WHAT TO DO: Print the records exactly. Every mark must remain.
DATA FOR ANALYSIS section start
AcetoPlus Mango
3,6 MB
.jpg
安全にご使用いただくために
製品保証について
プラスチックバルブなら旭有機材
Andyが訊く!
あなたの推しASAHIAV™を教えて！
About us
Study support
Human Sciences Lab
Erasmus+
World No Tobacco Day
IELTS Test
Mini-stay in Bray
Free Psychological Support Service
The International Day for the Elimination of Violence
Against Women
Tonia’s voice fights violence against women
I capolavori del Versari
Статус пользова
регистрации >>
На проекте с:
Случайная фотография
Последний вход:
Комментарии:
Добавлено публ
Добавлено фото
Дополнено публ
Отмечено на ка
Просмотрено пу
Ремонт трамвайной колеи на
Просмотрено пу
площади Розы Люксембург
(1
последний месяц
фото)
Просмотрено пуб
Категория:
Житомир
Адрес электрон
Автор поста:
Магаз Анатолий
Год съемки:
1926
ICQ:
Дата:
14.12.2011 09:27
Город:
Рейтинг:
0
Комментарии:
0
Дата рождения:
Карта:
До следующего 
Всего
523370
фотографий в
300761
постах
DATA FOR ANALYSIS section end
RESULT FOR THIS EXERCISE:
AcetoPlus Mango
3,6 MB
.jpg
安全にご使用いただくために
製品保証について
プラスチックバルブなら旭有機材
Andyが訊く!
あなたの推しASAHIAV™を教えて！
About us
Study support
Human Sciences Lab
Erasmus+
World No Tobacco Day
IELTS Test
Mini-stay in Bray
Free Psychological Support Service
The International Day for the Elimination of Violence
Against Women
Tonia’s voice fights violence against women
I capolavori del Versari
Статус пользова
регистрации >>
На проекте с:
Случайная фотография
Последний вход:
Комментарии:
Добавлено публ
Добавлено фото
Дополнено публ
Отмечено на ка
Просмотрено пу
Ремонт трамвайной колеи на
Просмотрено пу
площади Розы Люксембург
(1
последний месяц
фото)
Просмотрено пуб
Категория:
Житомир
Адрес электрон
Автор поста:
Магаз Анатолий
Год съемки:
1926
ICQ:
Дата:
14.12.2011 09:27
Город:
Рейтинг:
0
Комментарии:
0
Дата рождения:
Карта:
До следующего 
Всего
523370
фотографий в
300761
постах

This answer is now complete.